Rep. Mark Sanford declined to weigh in on whether or not South Carolina should reconsider the place of the Confederate flag — either on license plates or at a memorial on the Statehouse grounds — in the wake of the massacre of nine African-Americans in a church, allegedly by a white man in a hate crime.
The former Republican governor told CNN’s Wolf Blitzer on “The Situation Room” that “for some folks that represents heritage, for others of us it represents hate.”
“I think you have to be attentive to where my brothers in Christ are coming from on this debate. (I have) a long list of friends who believe passionately that it still ought to come down from that place of memorial,” he said. “But I have an equal number of friends who say, ‘Wait a minute, my great uncle died in this particular effort, for me it wasn’t about slavery, it was about states’ rights.'”
A picture has circulated of the alleged murderer, 21-year-old Dylann Roof, seen posing by a car featuring a South Carolina license plate depicting the Confederate flag. On Thursday, the Supreme Court ruled that the state of Texas can constitutionally reject proposals for similar license plate designs in its state without violating the First Amendment.

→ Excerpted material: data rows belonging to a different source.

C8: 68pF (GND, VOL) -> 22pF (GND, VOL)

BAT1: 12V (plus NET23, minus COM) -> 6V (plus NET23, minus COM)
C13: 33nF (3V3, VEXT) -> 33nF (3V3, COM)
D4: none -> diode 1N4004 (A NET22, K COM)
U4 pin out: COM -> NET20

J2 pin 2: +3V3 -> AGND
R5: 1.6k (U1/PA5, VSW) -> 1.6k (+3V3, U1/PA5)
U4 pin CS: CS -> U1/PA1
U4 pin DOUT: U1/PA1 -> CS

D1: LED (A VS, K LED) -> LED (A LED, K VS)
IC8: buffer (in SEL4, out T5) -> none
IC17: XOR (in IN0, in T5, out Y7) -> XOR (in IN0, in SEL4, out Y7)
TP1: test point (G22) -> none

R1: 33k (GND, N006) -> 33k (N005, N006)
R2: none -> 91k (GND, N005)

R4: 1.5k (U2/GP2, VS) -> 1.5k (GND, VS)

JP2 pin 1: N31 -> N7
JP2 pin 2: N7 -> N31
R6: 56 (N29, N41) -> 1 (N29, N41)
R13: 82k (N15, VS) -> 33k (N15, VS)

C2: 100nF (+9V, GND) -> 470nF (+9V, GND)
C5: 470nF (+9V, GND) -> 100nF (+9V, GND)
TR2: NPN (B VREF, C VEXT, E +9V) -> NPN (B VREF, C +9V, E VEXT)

Blitzer asked Sanford if it was time for South Carolina to rethink its use of the charged symbol. In his response, Sanford pointed to a compromise made in recent years, in which the flag flying above the Statehouse was removed, and instead featured on a memorial on the grounds.
“It’s premature to go into an intense, exhaustive, emotionally draining debate of what we might do … before we first have time to mourn the passing of these families and the lives that have been impacted,” he said.